[Stored data]
____________

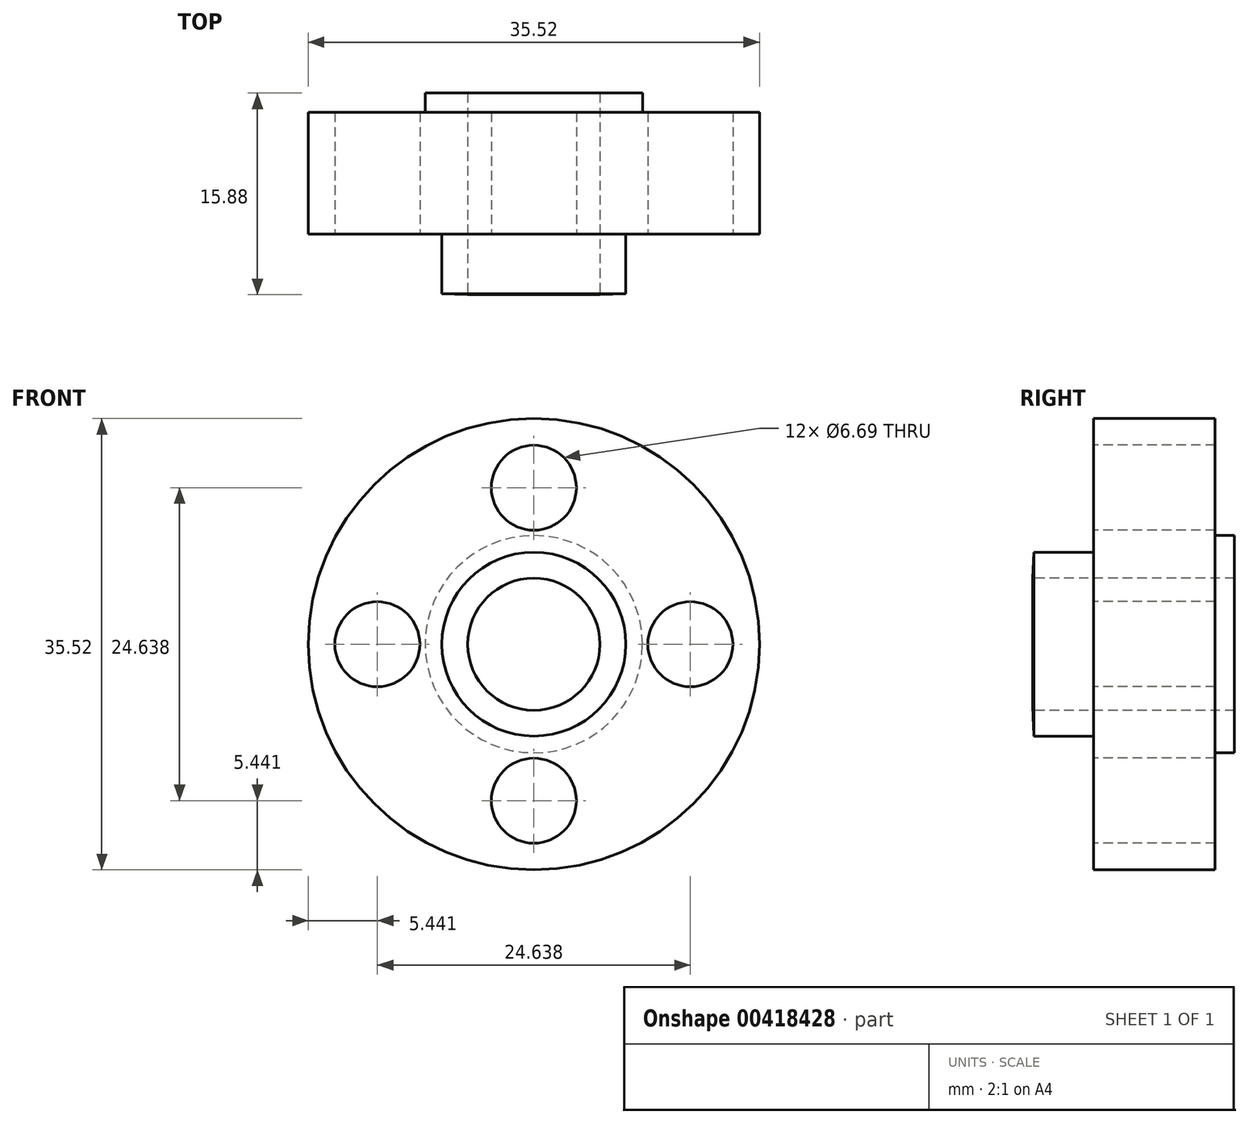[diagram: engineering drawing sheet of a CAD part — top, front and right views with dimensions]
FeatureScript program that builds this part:
annotation { "Feature Type Name" : "Feature", "Feature Type Description" : "" }
export const myFeature = defineFeature(function(context is Context, id is Id, definition is map)
    precondition{}
    {
        {
            var Q0;
            Q0=qCreatedBy(makeId("Right.planeOp"),FACE);
            var sketch = newSketch(context, id + "F0", { "sketchPlane" : qUnion([Q0])});
            skLineSegment(sketch, "E0", {"start": v(-29.1, 0) * mm, "end": v(27.48, 0) * mm, "construction": true});
            skLineSegment(sketch, "E1", {"start": v(0, 5.2) * mm, "end": v(15.87, 5.2) * mm});
            skLineSegment(sketch, "E2", {"start": v(15.87, 5.2) * mm, "end": v(15.87, 8.55) * mm});
            skLineSegment(sketch, "E3", {"start": v(15.87, 8.55) * mm, "end": v(14.35, 8.55) * mm});
            skLineSegment(sketch, "E4", {"start": v(14.35, 8.55) * mm, "end": v(14.35, 17.76) * mm});
            skLineSegment(sketch, "E5", {"start": v(14.35, 17.76) * mm, "end": v(4.78, 17.76) * mm});
            skLineSegment(sketch, "E6", {"start": v(4.78, 17.76) * mm, "end": v(4.78, 7.24) * mm});
            skLineSegment(sketch, "E7", {"start": v(4.78, 7.24) * mm, "end": v(0, 7.24) * mm});
            skLineSegment(sketch, "E8", {"start": v(0.09, 7.24) * mm, "end": v(0, 5.2) * mm});
            skSolve(sketch);
        }
        {
            var Q0;
            Q0 = qSketchRegion(id + "F0", true);
            var Q1;
            Q1=sQuery(id+"F0.wireOp",EDGE,"E0");
            revolve(context, id + "F1", {"entities" : qUnion([Q0]), "axis" : qUnion([Q1]), "revolveType" : RevolveType.FULL});
        }
        {
            var Q0;
            Q0=makeQuery(id+"F1.opRevolve","SWEPT_FACE",FACE,{"disambiguationData":[OSD([sQuery(id+"F0.wireOp",EDGE,"E6")])]});
            var sketch = newSketch(context, id + "F2", { "sketchPlane" : qUnion([Q0])});
            skCircle(sketch, "E9", {"center": v(0, 0) * mm, "radius": 12.32 * mm, "construction": true});
            skCircle(sketch, "E10", {"center": v(0, 12.32) * mm, "radius": 3.34 * mm});
            skCircle(sketch, "E11.1.0", {"center": v(-12.32, 0) * mm, "radius": 3.34 * mm});
            skCircle(sketch, "E11.2.0", {"center": v(0, -12.32) * mm, "radius": 3.34 * mm});
            skCircle(sketch, "E11.3.0", {"center": v(12.32, 0) * mm, "radius": 3.34 * mm});
            skSolve(sketch);
        }
        {
            var Q0;
            Q0 = qSketchRegion(id + "F2", true);
            extrude(context, id + "F3", {"entities" : qUnion([Q0]), "operationType" : NewBodyOperationType.REMOVE, "endBound" : BoundingType.THROUGH_ALL, "oppositeDirection" : true, "depth" : 25.4 * mm});
        }
    });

____________

How many lines in the records above contain the string "FACE" with matching case? Give only the number.

2